Real-time Indoor PM2.5 Monitoring in an Urban Cohort: Implications for Exposure Disparities and Source Control.

Chu MT, Gillooly SE, Levy JI, Vallarino J, Reyna LN, Cedeño Laurent JG, Coull BA, Adamkiewicz G. Real-time Indoor PM2.5 Monitoring in an Urban Cohort: Implications for Exposure Disparities and Source Control. Environ Res. 2020 Dec 1:110561. doi: 10.1016/j.envres.2020.110561.

When people think about air pollution, they often focus on concentrations outdoors. But what about inside our homes? The air in our homes can be affected by the outdoor environment (air from outside that enters our home) and by activities inside. A recent CRESSH publication (MyDzung Chu et al.) reports on these questions: How much of our indoor air quality is driven by indoor versus outdoor sources of air pollution? What are the primary drivers of indoor air pollution? And do these answers differ across homes, and in particular, by socioeconomic factors such as homeownership status?

Specifically, Chu et al. examined “fine particulate matter”, which is also known as PM2.5 and includes particles smaller than 2.5 microns in diameter. These smaller particles are particularly damaging to health, as they are easily inhaled, can penetrate deep in our lungs, and cause a range of health problems including asthma, cardiovascular disease, and more.

The CRESSH study team, in partnership with GreenRoots, Inc, in Chelsea, MA, recruited 72 households in Chelsea, MA, a densely-populated and diverse city just northeast of Boston. When possible, each household was visited twice by researchers, once in the heating season (November – May) and once in the non-heating season (June – October). Each home hosted a small air quality monitor for one week in each season, which captured indoor environmental measurements, including real-time concentrations of PM2.5. The study team also collected a range of other information about the home, including a visual inspection, resident surveys about demographic and building characteristics, and daily activity diaries about resident activities that may contribute to indoor PM2.5 concentrations (e.g., AC use or window opening, cooking, use of a stove vent/range hood, and the use of candles, incense, and air fresheners). Indoor and outdoor air sensors were also used to help determine air exchange rates in the unit, which can influence the levels of air pollution indoors from both indoor and outdoor sources.
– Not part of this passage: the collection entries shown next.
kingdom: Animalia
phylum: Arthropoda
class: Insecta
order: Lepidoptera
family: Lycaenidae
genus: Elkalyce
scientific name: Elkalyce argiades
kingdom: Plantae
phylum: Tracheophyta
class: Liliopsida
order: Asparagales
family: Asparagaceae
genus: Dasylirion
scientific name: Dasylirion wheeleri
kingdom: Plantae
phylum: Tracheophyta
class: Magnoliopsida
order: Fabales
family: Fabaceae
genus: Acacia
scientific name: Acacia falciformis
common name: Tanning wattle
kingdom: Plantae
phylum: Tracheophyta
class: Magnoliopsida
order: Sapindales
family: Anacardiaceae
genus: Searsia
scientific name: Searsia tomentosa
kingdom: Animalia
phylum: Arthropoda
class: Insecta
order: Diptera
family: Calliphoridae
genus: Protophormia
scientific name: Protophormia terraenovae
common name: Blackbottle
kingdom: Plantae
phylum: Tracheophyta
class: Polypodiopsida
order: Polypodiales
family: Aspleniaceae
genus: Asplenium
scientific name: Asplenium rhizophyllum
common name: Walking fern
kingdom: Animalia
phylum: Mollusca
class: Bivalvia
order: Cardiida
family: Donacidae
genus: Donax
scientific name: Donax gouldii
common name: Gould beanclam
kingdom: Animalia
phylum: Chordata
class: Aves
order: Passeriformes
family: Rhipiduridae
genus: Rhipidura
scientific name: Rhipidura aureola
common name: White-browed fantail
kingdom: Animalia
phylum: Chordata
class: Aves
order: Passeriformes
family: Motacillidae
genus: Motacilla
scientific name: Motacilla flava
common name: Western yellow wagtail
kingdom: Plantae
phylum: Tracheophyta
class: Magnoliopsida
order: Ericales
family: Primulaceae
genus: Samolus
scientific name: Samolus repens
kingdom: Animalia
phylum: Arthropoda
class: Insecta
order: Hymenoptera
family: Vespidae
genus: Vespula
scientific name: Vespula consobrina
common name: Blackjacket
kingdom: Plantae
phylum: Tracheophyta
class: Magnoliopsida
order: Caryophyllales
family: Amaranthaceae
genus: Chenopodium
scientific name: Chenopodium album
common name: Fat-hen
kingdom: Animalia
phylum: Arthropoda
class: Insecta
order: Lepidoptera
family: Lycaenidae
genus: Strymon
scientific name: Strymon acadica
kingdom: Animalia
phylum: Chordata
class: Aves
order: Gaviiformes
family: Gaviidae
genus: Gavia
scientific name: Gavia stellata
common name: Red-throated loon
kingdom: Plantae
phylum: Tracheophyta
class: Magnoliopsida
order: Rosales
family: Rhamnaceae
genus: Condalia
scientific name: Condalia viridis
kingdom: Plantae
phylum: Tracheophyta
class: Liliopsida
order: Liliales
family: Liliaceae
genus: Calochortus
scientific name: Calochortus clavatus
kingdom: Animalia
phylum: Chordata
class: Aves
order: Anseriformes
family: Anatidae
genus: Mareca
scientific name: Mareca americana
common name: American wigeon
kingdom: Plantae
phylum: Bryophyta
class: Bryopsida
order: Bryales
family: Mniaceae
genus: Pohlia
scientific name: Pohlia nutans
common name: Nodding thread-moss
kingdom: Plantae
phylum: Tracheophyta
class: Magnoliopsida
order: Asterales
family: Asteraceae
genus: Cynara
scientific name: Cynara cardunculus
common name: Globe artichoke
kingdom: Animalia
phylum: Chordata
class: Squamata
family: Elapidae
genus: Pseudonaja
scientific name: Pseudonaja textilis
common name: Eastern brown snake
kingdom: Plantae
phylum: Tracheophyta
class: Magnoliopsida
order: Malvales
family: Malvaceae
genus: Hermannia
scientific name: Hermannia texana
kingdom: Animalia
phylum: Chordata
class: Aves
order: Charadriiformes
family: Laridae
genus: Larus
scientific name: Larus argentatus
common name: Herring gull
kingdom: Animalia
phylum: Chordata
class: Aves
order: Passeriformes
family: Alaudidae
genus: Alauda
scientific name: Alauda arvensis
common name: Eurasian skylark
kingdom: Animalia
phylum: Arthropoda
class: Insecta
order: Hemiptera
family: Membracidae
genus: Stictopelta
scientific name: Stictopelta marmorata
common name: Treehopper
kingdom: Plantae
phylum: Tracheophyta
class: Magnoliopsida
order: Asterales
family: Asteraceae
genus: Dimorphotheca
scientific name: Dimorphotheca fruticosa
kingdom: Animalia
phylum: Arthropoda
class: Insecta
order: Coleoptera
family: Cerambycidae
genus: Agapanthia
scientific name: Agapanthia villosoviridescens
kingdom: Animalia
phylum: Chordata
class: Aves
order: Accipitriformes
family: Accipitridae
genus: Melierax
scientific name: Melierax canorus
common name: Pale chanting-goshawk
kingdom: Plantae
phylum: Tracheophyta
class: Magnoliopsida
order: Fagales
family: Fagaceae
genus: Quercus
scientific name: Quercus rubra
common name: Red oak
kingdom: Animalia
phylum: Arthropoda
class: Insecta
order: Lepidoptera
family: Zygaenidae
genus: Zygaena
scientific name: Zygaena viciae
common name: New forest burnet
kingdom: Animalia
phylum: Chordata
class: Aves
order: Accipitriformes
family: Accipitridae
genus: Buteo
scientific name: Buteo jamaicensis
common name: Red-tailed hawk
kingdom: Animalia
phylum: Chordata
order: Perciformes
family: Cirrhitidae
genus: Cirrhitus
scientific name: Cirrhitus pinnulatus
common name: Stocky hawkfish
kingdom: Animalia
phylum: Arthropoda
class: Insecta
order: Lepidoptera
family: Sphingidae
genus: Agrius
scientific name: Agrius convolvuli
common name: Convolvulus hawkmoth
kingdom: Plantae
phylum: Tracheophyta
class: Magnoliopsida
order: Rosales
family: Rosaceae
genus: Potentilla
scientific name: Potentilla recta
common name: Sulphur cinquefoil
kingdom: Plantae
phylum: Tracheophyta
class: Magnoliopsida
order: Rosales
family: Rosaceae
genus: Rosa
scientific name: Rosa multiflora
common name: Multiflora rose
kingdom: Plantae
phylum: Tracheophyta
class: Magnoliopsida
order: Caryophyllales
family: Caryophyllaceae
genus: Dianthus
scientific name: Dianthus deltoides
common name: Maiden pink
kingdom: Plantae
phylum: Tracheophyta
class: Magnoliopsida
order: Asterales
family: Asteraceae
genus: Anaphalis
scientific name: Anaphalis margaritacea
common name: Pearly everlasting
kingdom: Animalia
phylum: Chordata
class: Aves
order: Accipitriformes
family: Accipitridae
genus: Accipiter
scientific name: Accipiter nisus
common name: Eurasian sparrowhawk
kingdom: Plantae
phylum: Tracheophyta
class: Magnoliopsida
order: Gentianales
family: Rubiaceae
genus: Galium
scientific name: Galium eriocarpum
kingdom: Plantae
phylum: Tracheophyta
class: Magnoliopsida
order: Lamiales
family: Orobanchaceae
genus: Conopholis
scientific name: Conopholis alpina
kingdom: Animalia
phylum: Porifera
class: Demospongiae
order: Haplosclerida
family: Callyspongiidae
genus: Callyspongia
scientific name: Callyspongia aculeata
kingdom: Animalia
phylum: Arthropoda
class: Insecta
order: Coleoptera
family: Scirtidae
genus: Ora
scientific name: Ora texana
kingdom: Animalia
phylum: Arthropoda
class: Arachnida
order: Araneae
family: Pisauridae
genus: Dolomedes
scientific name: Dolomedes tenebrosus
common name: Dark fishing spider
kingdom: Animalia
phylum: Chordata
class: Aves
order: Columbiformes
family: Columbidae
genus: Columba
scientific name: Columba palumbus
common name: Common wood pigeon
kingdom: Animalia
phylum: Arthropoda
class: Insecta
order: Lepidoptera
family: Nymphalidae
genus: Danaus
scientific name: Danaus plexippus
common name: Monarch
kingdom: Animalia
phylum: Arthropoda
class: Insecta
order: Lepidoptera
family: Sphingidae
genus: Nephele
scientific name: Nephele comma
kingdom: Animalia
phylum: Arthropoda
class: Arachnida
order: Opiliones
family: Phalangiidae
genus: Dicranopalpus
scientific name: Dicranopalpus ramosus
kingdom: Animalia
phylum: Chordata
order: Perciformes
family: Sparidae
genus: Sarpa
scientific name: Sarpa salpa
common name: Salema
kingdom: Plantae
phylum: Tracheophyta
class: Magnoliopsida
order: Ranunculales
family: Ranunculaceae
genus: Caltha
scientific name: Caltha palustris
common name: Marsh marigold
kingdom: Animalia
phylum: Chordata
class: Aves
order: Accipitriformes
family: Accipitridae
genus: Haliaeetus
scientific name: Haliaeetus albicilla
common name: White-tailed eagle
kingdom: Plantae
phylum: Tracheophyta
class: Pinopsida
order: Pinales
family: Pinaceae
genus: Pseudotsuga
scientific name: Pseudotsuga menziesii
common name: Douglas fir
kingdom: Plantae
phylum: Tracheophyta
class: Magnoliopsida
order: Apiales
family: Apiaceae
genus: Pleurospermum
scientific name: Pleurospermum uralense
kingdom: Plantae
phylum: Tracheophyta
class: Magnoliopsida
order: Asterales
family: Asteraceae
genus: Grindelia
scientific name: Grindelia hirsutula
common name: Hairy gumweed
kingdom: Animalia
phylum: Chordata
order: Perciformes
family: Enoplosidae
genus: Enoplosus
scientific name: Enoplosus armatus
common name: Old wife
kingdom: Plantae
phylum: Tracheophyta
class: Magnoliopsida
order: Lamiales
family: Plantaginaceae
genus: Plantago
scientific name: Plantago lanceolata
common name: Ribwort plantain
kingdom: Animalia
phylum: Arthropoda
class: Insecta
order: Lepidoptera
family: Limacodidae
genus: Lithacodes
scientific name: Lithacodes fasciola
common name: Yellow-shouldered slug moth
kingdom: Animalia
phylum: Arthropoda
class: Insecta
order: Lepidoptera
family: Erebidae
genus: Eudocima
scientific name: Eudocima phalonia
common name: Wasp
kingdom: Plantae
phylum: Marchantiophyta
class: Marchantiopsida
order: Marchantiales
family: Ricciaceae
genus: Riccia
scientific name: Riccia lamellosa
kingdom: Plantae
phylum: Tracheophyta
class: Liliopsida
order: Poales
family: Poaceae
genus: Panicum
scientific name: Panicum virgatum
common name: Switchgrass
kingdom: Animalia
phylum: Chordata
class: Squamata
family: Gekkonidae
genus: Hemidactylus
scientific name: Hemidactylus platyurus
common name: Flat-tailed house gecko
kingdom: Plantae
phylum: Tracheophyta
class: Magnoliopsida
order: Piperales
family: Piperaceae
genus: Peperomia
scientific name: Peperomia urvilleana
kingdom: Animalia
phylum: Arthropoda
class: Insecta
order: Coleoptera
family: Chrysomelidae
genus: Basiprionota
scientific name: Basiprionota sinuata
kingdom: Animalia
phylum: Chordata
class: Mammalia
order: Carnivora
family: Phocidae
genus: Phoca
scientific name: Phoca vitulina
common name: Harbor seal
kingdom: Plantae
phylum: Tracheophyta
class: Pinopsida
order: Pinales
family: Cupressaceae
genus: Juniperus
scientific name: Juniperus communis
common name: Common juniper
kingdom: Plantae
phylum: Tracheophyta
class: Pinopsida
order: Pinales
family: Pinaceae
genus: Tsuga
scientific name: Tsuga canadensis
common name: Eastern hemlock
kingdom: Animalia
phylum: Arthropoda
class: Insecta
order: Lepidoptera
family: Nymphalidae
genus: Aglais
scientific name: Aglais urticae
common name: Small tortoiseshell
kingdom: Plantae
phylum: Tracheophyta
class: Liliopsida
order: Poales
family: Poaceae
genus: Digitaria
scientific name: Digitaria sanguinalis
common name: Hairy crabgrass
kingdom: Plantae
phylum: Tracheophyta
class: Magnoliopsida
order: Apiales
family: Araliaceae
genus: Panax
Chu et al. found that the amount of PM2.5 measured in indoor air was driven by indoor source activities and behaviors (over 77% on average), rather than by outdoor air pollution. These activities were primarily cooking, smoking, and use of stove range hood (which could indicate more intense cooking periods or ineffectiveness of the range hood). Furthermore, the authors found significantly higher levels of indoor PM2.5 concentrations among rental (i.e., tenant-occupied) and multi-family households compared to owner-occupied, single-family households. Indoor sources in households occupied by renters contributed up to 95% of concentrations seen during peak periods.  (There were no study participants who rented and lived in single-family homes, consistent with the predominantly multi-family tenant-occupied housing stock in Chelsea, MA). Although both renter and owner-occupied households reported cooking activity, renter and multifamily households were more likely to live in smaller units and denser apartment buildings, which could contribute to their greater indoor concentrations. In addition, these apartment units tended to be older with higher air exchange rates, in general, which could allow for greater infiltration from the outdoors and from neighboring units. Smoking and second-hand smoke exposure were more frequently reported among renters, who also reported more air freshener use, which can contribute its own indoor air quality challenges. The higher levels of indoor air pollution and prevalence of indoor sources contributors among renter households have important implications for addressing racial/ethnic and socioeconomic disparities, given that renter households were also more likely to be non-English speakers, non-White, and with less education than owner-occupied households.

While the types of housing stock and ambient air pollution levels may vary across the country, the role of indoor sources and building factors in shaping indoor air pollution concentrations is generalizable to all communities. Building-wide improvements designed to address ventilation and eliminate PM2.5 sources (such as implementing smoke-free building policies, improving the effectiveness of stove vents/range hoods) could help reduce PM2.5 exposure in the home. Targeted behavioral-level interventions, such as increasing ventilation practices while cooking (e.g. window opening, stove vent/range hood use), reducing use of chemical air fresheners, and engaging in smoking cessation programs), could be paired with landlord-tenant education and financial and housing assistance for low-income tenants. Multi-level interventions such as these would not only help to improve the health of all residents, but would also address racial/ethnic and socioeconomic disparities in air pollution exposure and alleviate existing health inequities.